Coming Again


When I was little, I remember really loving the idea of Heaven, but wasn’t so sure about Jesus coming.  All the pictures of Heaven were beautiful—lots of flowers, animals, fruit, angels, Jesus, family, sparkling gold, and light.  All the pictures of Jesus coming were kind of scary—black clouds with cities smoking in the background, and the whole earth looks pretty much trashed, and everyone looks really afraid, except for a few with their hands raised toward the big white clouds with lots of flashing angels, and Jesus—with a knife!  Or a sickle. (It took me awhile to understand the part about how it was supposed to be like a harvest). Even as I’ve grown, it’s easier to imagine heaven, and to avoid imagining the terror of the last days.

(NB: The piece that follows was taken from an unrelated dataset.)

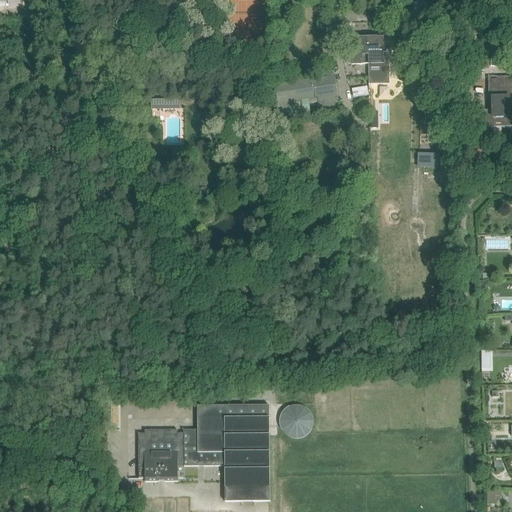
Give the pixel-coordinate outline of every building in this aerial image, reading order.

But tonight I was listening to a presentation about Heaven and Jesus coming, the first resurrection and the second resurrection, and there is a feeling in that story somewhere that I can really identify with now.  It really hits me somewhere deep.  It’s when I start thinking about a few weeks from now when I go home.  I haven’t thought a lot about home actually, during my time here.  Every now and then I’ll miss it, but I just don’t dwell on it because I know I have to be here.  But it’s been a hard year.  And when I think about stepping off that plane one last time with my scarred foot, looking into the faces of my family, and knowing that we don’t have to be so far apart again (at least as long as I’m poor and have a weak foot), and knowing I finally made it…it’s kind of a big deal.  It’s coming home.  As much as I will miss what I am leaving behind here in Yap, it will be so good to be home to rest, to eat from Mom’s garden, and to listen to Dad’s stories, and laugh at my brother and sister-in-law (in a good way).  And to know that I am safe and that I belong.

So when I think about Jesus coming, I think it will be a little bit like that, only a lot better.  It’s knowing that everything is over, that we made it, and we can rest.  It’s knowing that Someone has come to take us to where we will know we belong, and will feel it more deeply than any place in this world we’ve ever belonged to.  It’s that sigh, those tears of relief, the weight lifting off our shoulders and disappearing…forever.  It’s being with Jesus—physically—who can look me in the eye and say, “Well done,” and make me feel like He is really proud of me and really does love me, even though I don’t feel like I deserve it.  And nothing can ever steal that joy away.

So I say, bring it on, scary pictures. It’s worth it.